Lived with my nonagenarian grandmother!

She is amazing and I always learn so much from her. You would never guess she was in her 90s when you see her making 3 meals a day from scratch, going to all the family events, heading up clubs, taking care of the elderly in her ward, doing full day shifts at the temple once a week, writing a book of her own personal history, and teaching primary kids. She even has an iPad2 and an active facebook account! I loved my time at her home. 

Started an LLC and co-created an iPhone app

Met the Future President of Mali
Okay so maybe saying that he is the future president is a little optimistic, but he is the frontrunner candidate and I sure hope he gets it. Yeah Samake is such a good man and it was amazing to meet him in person. He is so humble and is hungry to help the people of Mali rise to a higher level. I put it on here because it really impacted me to meet and talk with him about his plans to change the country. I believe people like him are raised up to become great leaders and this world needs more of those. He can do so much good. 







Mexican Cruise

Saved up. Blew a tire on the way. Went to Disneyland while there. Got drenched by one of the largest natural blowholes in the world at Ensenada. Spoke Spanish to some people in the open air market. There were a couple hickups along the way, but it made the list. 

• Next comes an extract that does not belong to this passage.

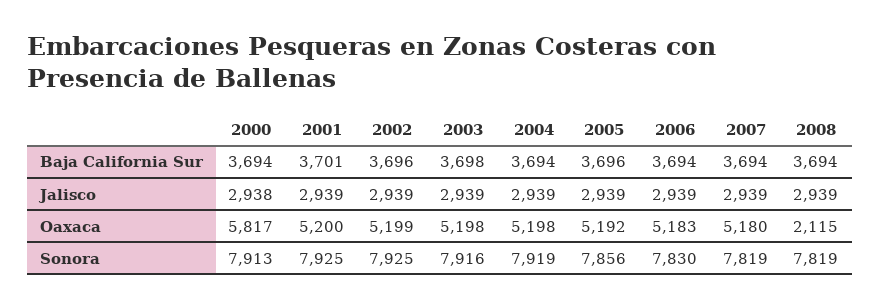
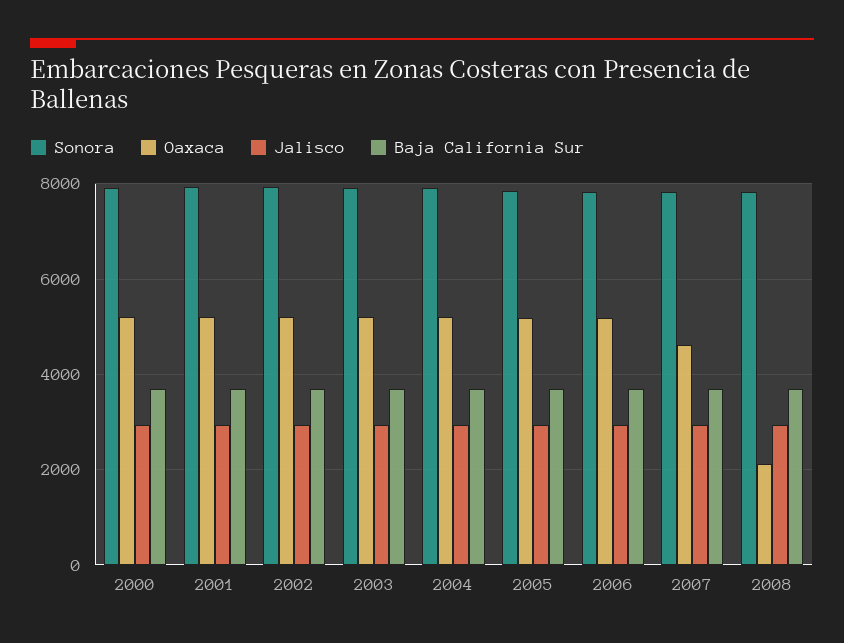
Oaxaca, 2000: 5817 -> 5200
Oaxaca, 2007: 5180 -> 4600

I will not refer to the worst times of 2011. Why not remember the good that happened and move forward? It is better to look up. It is better to smile. I learned from mistakes. Some very painful ones. But like C.S. Lewis said in his book he wrote when his wife left him alone on earth: "pain is God's megaphone to a deaf world." I guess I was losing my hearing for a bit there. But there were some amazing times this year. Experiences that seemed to recompense that which may have been lost. I will think on these days and stay grateful for God's hand in my life, to bless me more than I can realize while in the moments of pain. 
"What you get by achieving your goals is not as important as what you become by achieving your goals" (Goethe)
The becoming is a continuous project. But there is no "end-check-mark" that will appear with some mondo achievement or list of achievements. The process is the project. And no matter what I checked off my list for 2011, I know that I have become a better person. Mostly, I think I have been able to experience the reality of the power of the atonement, and learn first hand of the depth of love I know exists in the Savior. He is real. He is SO real. I don't deserve what He gave me. But He did it anyway.